I am not an expert in any sense, I am trying to extract a pdf page as an image to do some processing later. I used the following code for that, that I built from other recommendations in this page.
import fitz
from PIL import Image
dir = r'C:\Users\...'
files = os.listdir(dir)
print(dir+files[21])
doc = fitz.open(dir+files[21])
page = doc.loadPage(2)
zoom = 2
mat = fitz.Matrix(zoom, zoom)
pix = page.getPixmap(matrix = mat)
img = Image.frombytes("RGB", [pix.width, pix.height], pix.samples)
density=img.getdata()
Usually this would give me the pixel information of the image, but in this case it returns a list of white pixels. I have no clue as for what is the reason of this... The image (img) is displayed if asked, but not its data.

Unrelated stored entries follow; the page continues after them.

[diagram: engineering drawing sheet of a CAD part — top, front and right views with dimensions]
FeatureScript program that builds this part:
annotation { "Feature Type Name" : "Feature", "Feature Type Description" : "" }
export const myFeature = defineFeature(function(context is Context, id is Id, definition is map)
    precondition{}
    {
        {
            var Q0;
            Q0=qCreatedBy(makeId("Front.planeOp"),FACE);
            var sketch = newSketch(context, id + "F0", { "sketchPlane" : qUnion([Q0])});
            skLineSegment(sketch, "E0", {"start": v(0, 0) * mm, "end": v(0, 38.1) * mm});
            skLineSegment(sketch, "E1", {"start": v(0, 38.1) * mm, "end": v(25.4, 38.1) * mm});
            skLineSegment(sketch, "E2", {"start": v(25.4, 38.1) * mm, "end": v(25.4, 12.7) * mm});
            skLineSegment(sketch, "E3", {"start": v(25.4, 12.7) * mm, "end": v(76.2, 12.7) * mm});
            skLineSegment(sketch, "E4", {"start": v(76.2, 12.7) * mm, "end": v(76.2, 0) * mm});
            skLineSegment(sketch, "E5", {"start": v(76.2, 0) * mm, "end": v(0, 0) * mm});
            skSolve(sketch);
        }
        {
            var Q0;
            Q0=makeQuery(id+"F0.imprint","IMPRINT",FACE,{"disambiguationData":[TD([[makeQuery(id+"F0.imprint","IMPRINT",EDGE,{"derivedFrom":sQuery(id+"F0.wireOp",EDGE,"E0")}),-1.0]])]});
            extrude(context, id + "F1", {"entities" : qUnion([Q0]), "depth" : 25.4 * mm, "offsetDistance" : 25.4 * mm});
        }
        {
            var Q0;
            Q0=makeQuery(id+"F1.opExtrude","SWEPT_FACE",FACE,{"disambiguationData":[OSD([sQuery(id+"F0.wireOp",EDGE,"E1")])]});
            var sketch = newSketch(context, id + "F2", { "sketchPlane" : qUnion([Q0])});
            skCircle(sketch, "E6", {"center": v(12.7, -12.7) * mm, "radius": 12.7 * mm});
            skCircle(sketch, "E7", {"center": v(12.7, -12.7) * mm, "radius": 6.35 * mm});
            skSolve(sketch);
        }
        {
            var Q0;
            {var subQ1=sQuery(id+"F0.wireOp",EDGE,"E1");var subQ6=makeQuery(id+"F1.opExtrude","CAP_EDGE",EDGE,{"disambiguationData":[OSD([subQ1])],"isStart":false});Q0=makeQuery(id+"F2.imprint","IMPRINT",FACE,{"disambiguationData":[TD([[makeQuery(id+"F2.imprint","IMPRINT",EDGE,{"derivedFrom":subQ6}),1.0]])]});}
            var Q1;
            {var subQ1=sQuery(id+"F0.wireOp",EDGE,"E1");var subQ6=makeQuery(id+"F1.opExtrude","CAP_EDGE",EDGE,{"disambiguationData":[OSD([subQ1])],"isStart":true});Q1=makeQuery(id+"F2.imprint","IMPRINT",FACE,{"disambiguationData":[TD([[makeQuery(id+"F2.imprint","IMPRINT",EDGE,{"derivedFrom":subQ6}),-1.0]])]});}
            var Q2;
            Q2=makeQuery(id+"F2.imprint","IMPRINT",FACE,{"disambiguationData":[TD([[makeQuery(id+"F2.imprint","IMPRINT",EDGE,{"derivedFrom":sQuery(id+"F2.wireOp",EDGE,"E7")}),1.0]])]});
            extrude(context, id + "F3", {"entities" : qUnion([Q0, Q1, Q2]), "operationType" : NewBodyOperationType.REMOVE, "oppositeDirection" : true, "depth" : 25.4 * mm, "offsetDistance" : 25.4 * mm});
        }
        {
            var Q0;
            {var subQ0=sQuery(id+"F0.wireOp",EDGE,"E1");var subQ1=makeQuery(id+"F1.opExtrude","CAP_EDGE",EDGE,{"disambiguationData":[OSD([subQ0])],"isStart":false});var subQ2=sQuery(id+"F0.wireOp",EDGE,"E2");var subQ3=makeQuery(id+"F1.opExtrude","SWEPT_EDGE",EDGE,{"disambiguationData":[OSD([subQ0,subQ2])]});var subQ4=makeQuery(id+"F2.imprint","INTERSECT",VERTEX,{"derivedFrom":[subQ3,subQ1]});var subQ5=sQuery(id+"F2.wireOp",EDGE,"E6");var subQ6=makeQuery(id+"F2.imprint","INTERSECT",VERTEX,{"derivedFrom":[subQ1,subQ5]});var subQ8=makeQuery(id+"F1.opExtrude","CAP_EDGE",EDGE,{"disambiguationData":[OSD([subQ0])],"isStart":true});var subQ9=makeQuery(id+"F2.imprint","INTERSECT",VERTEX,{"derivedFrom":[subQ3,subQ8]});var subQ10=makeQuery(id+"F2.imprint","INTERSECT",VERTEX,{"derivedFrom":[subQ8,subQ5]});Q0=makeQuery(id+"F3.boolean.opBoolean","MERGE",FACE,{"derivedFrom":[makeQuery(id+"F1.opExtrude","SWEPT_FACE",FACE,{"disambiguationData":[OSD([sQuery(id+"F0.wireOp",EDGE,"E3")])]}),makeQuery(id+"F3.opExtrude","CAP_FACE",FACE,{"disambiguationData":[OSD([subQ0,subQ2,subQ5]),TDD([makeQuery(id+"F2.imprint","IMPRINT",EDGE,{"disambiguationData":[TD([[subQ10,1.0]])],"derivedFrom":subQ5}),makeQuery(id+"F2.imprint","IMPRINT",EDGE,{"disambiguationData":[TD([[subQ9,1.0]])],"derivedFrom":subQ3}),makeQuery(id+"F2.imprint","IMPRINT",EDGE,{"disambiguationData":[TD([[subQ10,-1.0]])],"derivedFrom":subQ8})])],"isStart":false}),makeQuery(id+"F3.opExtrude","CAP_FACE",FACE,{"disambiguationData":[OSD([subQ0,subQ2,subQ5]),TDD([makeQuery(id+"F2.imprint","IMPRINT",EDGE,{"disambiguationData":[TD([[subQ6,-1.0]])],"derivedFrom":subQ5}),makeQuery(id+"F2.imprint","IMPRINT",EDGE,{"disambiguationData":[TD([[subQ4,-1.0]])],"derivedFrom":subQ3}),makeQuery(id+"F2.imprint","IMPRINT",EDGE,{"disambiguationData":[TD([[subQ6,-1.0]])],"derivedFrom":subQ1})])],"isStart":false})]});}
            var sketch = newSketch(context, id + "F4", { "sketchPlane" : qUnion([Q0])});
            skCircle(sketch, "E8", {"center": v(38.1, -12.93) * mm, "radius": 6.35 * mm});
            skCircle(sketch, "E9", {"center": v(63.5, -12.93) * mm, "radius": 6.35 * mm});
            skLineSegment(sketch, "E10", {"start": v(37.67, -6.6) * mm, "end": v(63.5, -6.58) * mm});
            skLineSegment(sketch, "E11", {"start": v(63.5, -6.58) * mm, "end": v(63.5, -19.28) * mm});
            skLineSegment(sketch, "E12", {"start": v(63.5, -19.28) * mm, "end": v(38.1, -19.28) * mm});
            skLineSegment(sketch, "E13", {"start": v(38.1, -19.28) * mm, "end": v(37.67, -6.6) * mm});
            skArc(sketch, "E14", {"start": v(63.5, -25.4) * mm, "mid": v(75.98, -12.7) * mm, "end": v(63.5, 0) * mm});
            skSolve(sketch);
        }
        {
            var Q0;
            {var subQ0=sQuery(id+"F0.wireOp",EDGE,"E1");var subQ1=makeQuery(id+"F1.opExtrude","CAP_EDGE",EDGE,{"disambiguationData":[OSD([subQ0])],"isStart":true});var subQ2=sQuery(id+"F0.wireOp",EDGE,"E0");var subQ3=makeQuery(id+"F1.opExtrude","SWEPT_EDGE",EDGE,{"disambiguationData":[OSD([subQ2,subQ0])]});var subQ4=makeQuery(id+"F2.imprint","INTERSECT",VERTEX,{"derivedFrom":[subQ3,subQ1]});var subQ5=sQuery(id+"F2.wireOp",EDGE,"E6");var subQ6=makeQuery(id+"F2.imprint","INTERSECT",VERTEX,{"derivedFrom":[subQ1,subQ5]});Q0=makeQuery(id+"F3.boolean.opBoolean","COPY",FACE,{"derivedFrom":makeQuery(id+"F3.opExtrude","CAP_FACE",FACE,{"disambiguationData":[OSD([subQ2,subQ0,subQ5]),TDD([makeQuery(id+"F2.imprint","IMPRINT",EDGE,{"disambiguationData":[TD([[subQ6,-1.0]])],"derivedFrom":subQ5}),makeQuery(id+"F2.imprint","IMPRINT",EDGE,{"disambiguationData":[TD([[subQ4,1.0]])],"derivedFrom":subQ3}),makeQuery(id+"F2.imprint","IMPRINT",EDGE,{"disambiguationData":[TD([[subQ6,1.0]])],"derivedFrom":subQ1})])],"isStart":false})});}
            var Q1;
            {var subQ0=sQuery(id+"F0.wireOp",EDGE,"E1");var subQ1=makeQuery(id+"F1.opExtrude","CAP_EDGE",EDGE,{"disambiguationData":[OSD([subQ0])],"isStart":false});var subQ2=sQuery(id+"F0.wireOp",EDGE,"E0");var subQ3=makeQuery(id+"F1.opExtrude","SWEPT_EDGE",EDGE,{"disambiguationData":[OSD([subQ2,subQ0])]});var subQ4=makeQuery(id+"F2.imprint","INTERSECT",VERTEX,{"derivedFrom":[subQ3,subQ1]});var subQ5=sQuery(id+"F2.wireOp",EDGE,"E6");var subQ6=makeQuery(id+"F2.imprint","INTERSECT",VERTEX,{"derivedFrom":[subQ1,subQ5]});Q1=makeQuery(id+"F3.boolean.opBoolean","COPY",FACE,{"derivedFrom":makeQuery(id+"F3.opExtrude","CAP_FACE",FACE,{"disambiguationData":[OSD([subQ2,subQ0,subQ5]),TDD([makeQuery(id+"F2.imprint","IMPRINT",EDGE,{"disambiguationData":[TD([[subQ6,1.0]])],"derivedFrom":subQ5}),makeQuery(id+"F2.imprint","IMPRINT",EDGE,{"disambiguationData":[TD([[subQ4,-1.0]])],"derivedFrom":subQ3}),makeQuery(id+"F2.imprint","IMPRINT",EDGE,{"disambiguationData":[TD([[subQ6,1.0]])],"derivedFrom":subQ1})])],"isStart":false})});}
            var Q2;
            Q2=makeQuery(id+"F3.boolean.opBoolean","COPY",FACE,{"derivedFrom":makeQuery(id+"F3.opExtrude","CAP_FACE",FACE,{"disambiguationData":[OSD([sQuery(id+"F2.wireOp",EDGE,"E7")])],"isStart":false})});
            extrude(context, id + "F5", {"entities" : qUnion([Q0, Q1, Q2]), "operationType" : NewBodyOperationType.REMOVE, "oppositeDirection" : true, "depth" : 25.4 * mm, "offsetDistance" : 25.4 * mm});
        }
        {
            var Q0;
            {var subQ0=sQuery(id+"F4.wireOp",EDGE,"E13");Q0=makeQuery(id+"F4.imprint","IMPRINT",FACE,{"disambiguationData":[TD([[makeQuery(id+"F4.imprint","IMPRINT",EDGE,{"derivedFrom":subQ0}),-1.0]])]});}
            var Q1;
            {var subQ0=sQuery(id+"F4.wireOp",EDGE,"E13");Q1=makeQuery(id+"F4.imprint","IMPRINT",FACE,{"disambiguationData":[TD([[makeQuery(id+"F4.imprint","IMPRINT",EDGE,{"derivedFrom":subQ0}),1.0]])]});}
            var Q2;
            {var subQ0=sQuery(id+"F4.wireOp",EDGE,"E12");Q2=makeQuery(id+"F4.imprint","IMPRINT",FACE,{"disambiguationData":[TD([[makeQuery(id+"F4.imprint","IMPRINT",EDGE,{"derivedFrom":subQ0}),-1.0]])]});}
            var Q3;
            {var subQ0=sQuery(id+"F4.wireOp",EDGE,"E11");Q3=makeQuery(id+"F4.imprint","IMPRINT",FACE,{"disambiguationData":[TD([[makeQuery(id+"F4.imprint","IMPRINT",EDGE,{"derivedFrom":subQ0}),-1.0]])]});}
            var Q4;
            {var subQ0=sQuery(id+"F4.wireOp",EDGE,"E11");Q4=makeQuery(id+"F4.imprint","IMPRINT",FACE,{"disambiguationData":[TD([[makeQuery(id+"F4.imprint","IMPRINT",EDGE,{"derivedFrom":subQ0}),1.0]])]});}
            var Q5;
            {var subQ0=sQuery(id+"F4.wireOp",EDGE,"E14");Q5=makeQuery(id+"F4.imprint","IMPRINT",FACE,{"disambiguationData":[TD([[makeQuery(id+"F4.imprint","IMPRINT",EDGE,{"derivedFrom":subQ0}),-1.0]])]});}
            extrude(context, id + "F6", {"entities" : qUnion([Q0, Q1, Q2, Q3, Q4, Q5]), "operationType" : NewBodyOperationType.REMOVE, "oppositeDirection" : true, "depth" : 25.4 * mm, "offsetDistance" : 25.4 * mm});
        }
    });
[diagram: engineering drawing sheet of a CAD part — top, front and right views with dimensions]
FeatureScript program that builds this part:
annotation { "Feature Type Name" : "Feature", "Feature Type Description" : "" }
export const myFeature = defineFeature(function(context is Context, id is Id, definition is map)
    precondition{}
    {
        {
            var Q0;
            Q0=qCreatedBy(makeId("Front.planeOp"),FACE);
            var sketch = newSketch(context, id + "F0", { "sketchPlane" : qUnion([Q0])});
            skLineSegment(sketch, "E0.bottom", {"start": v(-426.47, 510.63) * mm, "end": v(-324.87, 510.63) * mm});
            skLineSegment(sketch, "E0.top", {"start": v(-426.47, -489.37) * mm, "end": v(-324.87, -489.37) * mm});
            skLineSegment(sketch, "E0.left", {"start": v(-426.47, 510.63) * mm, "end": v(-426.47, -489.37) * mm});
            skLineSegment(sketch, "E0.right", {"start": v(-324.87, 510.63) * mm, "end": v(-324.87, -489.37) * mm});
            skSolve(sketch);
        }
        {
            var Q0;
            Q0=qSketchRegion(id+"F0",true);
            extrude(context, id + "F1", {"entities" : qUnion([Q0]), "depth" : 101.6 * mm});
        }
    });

I will appreciate any help?
The code works if I take a shorter path and replace doc.loadPage with doc.getPagePixmap
import fitz
from PIL import Image
dir = r'C:\Users\...'
files = os.listdir(dir)
print(dir+files[21])
doc = fitz.open(dir+files[21])
pix= doc.getPagePixmap(2)
img = Image.frombytes("RGB", [pix.width, pix.height], pix.samples)
density=img.getdata()
I still don't know why the long code fails, and the working method doesn't allows me to get a better resolution version of the exctracted page.